MediaTek is showing off an SOC design influenced by the bleeding edge of ARM hardware. It’s a similar arrangement of components found in the Snapdragon 888 and the upcoming Snapdragon 898 SOCs from Qualcomm.
The “CPU” is comprised of three different kinds of CPU cores. We’ll be getting a new “BIGGEST” CPU core called the Cortex-X2. We’ll be getting refined “BIG” CPU cores, and we’ll be getting more power efficient “little” CPU cores for less intense tasks.
MediaTek published numerous marketing slides comparing performance, battery life, and power.
The comparison most concerning to me doesn’t actually come from MediaTek though. I’m most worried about this marketing slide from ARM showing the difference in power from the Cortex-X1 core compared against the Cortex-X2.

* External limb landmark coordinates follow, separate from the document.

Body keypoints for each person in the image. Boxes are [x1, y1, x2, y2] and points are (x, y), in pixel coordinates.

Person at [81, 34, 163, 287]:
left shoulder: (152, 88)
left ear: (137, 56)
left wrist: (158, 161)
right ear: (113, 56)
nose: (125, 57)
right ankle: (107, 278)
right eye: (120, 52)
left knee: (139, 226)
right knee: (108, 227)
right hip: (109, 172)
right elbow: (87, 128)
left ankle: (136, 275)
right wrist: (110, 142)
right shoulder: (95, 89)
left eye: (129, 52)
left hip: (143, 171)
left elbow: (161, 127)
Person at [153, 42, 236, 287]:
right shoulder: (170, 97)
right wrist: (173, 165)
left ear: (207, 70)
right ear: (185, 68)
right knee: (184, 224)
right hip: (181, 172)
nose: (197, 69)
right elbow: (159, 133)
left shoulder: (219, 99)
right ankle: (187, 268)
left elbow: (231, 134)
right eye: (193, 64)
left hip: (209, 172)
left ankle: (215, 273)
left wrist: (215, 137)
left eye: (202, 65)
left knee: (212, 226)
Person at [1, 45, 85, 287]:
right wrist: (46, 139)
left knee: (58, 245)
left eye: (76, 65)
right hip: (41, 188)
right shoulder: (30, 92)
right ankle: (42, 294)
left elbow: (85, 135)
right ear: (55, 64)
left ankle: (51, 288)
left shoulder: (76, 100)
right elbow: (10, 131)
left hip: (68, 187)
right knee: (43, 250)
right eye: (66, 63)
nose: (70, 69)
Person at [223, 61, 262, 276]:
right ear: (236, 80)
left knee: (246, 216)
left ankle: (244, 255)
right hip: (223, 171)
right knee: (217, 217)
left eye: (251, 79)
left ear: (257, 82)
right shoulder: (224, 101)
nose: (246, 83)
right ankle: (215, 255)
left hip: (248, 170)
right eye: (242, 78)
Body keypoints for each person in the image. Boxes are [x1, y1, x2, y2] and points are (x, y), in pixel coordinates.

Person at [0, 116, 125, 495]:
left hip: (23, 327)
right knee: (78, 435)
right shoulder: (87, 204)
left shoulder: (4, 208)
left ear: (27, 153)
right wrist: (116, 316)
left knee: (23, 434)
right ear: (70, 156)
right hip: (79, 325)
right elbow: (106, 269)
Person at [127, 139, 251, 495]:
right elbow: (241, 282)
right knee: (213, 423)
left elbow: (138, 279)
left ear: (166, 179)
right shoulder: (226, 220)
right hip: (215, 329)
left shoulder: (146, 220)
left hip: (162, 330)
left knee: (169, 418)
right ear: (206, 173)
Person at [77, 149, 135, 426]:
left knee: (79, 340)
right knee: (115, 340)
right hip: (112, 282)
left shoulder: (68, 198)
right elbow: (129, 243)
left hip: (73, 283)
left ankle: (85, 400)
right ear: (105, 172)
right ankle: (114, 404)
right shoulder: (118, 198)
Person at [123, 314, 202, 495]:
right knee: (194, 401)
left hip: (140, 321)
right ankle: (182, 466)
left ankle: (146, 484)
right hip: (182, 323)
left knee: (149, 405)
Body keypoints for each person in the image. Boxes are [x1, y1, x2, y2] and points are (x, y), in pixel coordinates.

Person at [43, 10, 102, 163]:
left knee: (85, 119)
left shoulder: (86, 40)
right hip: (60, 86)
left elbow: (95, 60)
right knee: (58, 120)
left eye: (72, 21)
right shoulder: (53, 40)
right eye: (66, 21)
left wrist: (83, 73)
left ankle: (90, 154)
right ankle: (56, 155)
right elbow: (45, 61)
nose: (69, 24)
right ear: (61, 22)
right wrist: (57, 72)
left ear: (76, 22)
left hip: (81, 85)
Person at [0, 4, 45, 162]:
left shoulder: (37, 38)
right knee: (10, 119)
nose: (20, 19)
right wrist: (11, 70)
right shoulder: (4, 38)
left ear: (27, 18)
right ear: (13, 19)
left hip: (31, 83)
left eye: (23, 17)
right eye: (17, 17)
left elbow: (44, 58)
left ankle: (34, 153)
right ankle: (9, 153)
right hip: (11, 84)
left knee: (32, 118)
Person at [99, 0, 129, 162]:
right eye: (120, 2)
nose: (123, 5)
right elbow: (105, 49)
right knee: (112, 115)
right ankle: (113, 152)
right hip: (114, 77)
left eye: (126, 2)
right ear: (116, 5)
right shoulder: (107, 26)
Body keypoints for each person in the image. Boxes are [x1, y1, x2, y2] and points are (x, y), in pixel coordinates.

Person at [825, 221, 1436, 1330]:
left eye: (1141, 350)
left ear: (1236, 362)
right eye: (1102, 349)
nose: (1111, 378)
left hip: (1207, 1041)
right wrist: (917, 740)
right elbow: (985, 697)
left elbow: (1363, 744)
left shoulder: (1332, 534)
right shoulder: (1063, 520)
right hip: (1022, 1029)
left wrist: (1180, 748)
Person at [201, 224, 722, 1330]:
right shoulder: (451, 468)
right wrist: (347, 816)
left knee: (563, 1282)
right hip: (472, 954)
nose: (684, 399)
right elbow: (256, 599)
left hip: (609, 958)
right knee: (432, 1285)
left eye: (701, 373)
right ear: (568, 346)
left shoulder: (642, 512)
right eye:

This is the “BIGGEST” CPU core. It’s the fastest and most powerful, but also the most power hungry.
We can’t use this graph to perfectly detail an oranges to oranges comparison between the Dimensity 9000 and the Snapdragon 888. Mobile computers are WAY too complicated to be compared this simplistically.
However, it illustrates one performance claim I find concerning.
From the company that designs these CPU cores, ARM is claiming a 16% improvement in performance, but also a higher peak power draw. I’m always excited about better performance, but I’m concerned if that performance drains batteries faster and generates even more heat. I’m putting a LOT of concern on this one line graph, but it vibes with a trend we’ve seen play out in this market over the last two years.
When we look at the above graph, I hope phone manufacturers see what I see.
ARM’s chart details modestly improved performance at the same power draw, AND it shows the same performance at a lower power draw. That’s REALLY good.
The Cortex-X2 peak performance line should be concerning to us after a year with phones that already can not sustain their peak level of performance for long before getting too hot.
I’d be worried that the Cortex-X2 will get hotter faster than the Cortex-X1 at peak performance. In which case, the phone will need to throttle down faster, and it’s even less likely we’ll see tangible improvements to real-world applications and games.
Techies are in a LAME benchmarking arms race…
A lot of noise gets made about these simplistic number scores which help us grade performance. However, these scores rarely predict which phones will perform better in real-world tasks. Most synthetic benchmarks are a series of TINY performance tests that spike peak performance, then have a brief recovery, before moving on to another quick spike of activity.
No one uses their phone like that with millisecond transitions between apps.
While this is some NERDY data to chew through, it’s not difficult conceptualizing this idea for your family and friends. In a simple conversation, ask the people around you if they would want their current phone to be %15 more powerful in gaming OR if they would want 15% better battery life for how they currently use their phone today. I think we already know how MOST people are going to react to that question.
Unfortunately, the last two years of SOC design have somewhat catered to this techie notion of “grading” performance. The Snapdragon 888 is a perfect example of this design philosophy. Phone manufacturers have been accused of rigging benchmarks in years past, but now the companies that design and manufacturer the SOC are delivering chips that are better for very brief interactions.
The SOC is already built to accomplish the biggest benchmark score, but the phone manufacturer often has to find ways of turning that performance down for a better consumer experience.
When I see the above “power to performance” chart from ARM embedded above, I personally get excited.
I’m not excited because the absolute upper limit of performance is going to get better in limited scenarios that will nuke my phone battery. I get excited because I hope phone manufacturers using the Dimensity 9000 or the Snapdragon 898 might follow Apple’s example here.
I hope we get an “off” year for performance gains in 2022. I hope we get phones that perform similarly to phones from 2021, but run cooler and get better battery life.